Data Governance Framework
Data have been collected in various forms over long periods of time, largely residing in on premise or cloud-based repositories. As such, data governance has been informally adopted over the same time period, inviting disparate processes and policies regarding the use and management of data.
Coordinated understanding and management of these repositories are required to better equip the university in its pursuit to ensure data are effectively protected and to harness information for the purposes of data-driven decision-making.
It is important that Western be deliberate in its approach and attune its data resources towards the vision, mission, principles, success pillars, and programs associated with its institutional data.
Paying attention to our institutional data ecosystem through this framework allows us to be conscientious about why and how we engage with data, including attendant processes that relate to quality and reliability.
Using Seiner's (2014) conceptual framework, the pyramid above is a representation of the approach Western has adopted towards data governance. Within this context, it is recognized that virtually all of the data governance roles found within this model are already being performed throughout the university, even if on informal bases. This framework is designed to formalize and strengthen the accountabilities and responsibilities within each level.
Conceptual Frame Hierarchy
At the highest level of the data taxonomy we have five Data Estates, defined as ACADEMIC, RESEARCH, PEOPLE, SPACE, and SERVICES. This layer of the hierarchy is known as the CONCEPT and exists at the top of specific data columns. However, it is important to note that many of the relationships in play at Western exist in a multiple path format where data components connect with various columns simultaneously. This complexity is anticipated and our model supports the multiplicity of accountabilities and responsibilities throughout.
Below Data Estates can be found Data Domains, which function as the broad SUBJECT areas of our data ecosystem with items defined as STUDENT, EMPLOYEE, etc. This list is much larger in nature than Data Estates and will be published in our data asset catalog and continually amended.
At the final level of the conceptual stage we find Functional Data Domains, which is where we would find items such as UNDERGRADUATE, GRADUATE, FACULTY, STAFF, etc. This list will be even longer than the Data Domains and will be published in our data asset catalog and continually amended.

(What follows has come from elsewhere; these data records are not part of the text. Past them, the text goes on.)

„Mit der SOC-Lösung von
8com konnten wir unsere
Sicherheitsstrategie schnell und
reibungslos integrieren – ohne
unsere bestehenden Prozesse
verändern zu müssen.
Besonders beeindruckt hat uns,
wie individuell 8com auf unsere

An example of the conceptual lineage can be found below:
"PEOPLE > STUDENT > UNDERGRADUATE"
Actual Frame Hierarchy
Understanding data conceptually is important, but actual data exist within systems. At this point, we turn our attention to the Data Application and, at the lowest level of the taxonomy, Data Items. While Data Application can, and typically does, refer to a software package or a spreadsheet, at its broadest definition we are referring to where data reside. The Data Item is at the field or elemental cell level of a data solution.

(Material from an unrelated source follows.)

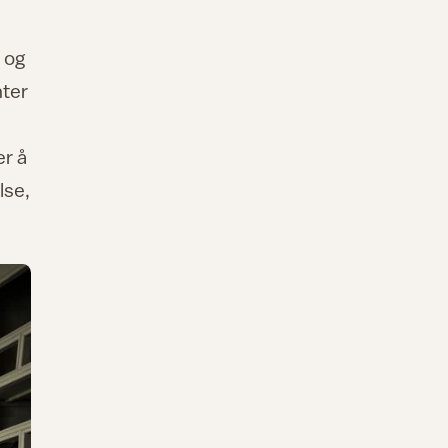
e og
nter
er å
lse,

An example of the extended data lineage can be found below:
"PEOPLE > STUDENT > UNDERGRADUATE > 'SOFTWARE' > STUDENTID"
Why is this Important?
The point of a robust data governance system is to understand how institutional data are bing used within the Western operational context and to furnish the ecosystem with the information required to make decisions about how we wish to manage and leverage these important assets. At each level in the taxonomy (Data Estate, Data Domain, Functional Data Domain, Data Application, and Data Item), there are roles within the institution that are accountable or responsible in specific ways. Data lineage assists us in mapping accountabilities and responsibilities to data assets so that appropriate and clear decision-making can be made in service of Western's broader strategies.
Functional Data Domain to Data Application Mapping
It is sometimes a challenge to see the linkage between the conceptual hierarchy of the data model and the actual. The actual reflects the lived experience of data and how data applications represent information with their respective systems. The conceptual frame may not have sufficient awareness of what fields are being used in the applications and how they apply to functional data domains. One of the ways that can be used to marry these components together is through an institutional data glossary, which will allow for high-level definitions that are then mapped to how related fields are used within applications.